→ **EXERCISE OBJECTIVE**
Filter these entries down to lines holding "span".
======== RECORDS FOR THIS TASK
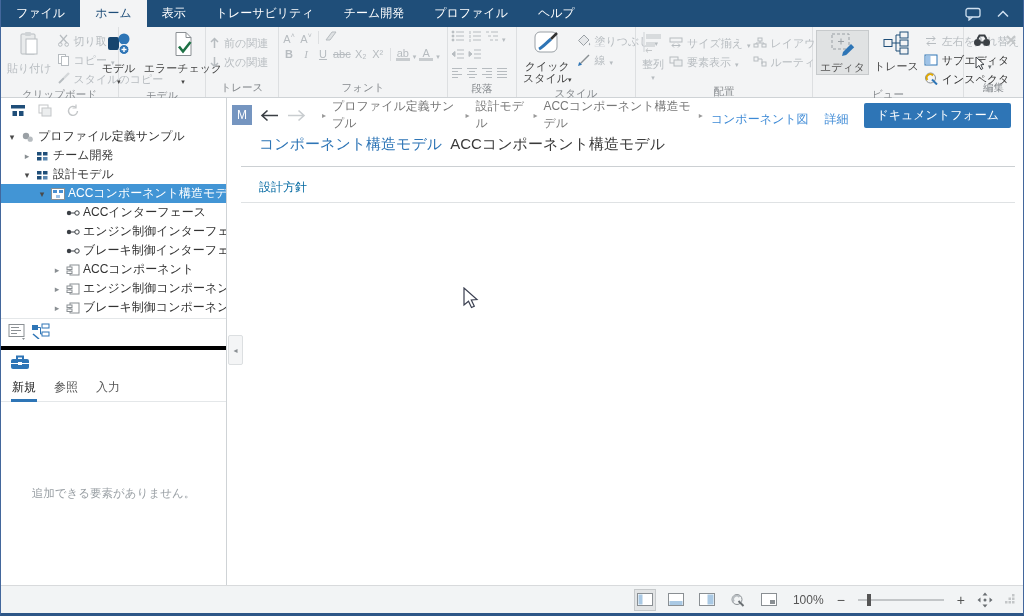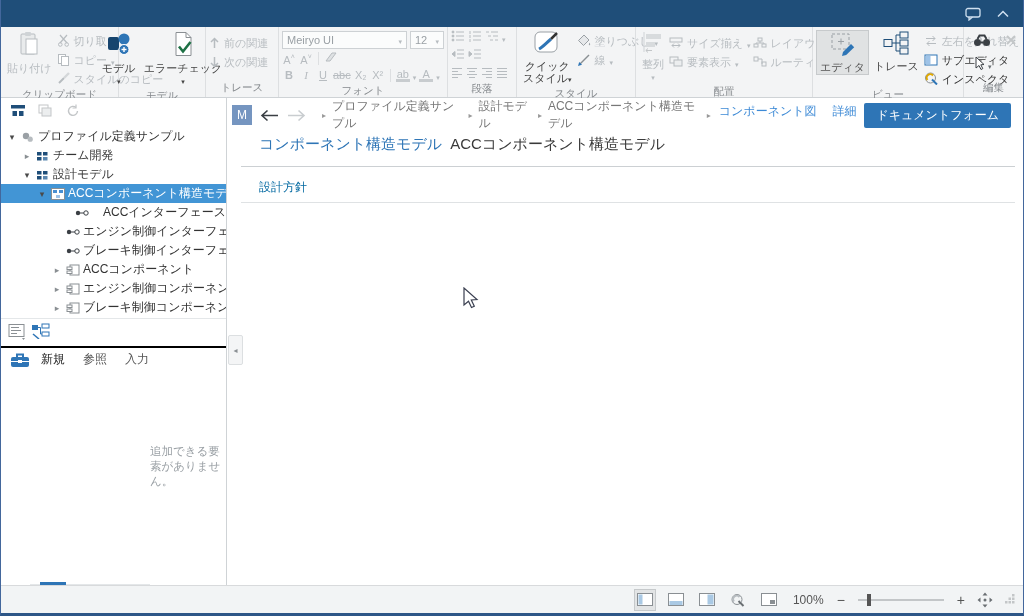--- a/index.html
+++ b/index.html
@@ -109,6 +109,36 @@
 <div class="window">
 
   <div class="titlebar">
+    <div class="tb-tabs">
+
+        <div class="tb-tab">
+          <span>ファイル</span>
+        </div>
+
+        <div class="tb-tab active">
+          <span>ホーム</span>
+        </div>
+
+        <div class="tb-tab">
+          <span>表示</span>
+        </div>
+
+        <div class="tb-tab">
+          <span>トレーサビリティ</span>
+        </div>
+
+        <div class="tb-tab">
+          <span>チーム開発</span>
+        </div>
+
+        <div class="tb-tab">
+          <span>プロファイル</span>
+        </div>
+
+        <div class="tb-tab">
+          <span>ヘルプ</span>
+        </div>
+      </div>
     <div class="tb-right">
       <span class="navbtn">
         <svg width="16" height="14">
================
→ **PROBLEM SOLUTION**
+          <span>ファイル</span>
+          <span>ホーム</span>
+          <span>表示</span>
+          <span>トレーサビリティ</span>
+          <span>チーム開発</span>
+          <span>プロファイル</span>
+          <span>ヘルプ</span>
       <span class="navbtn">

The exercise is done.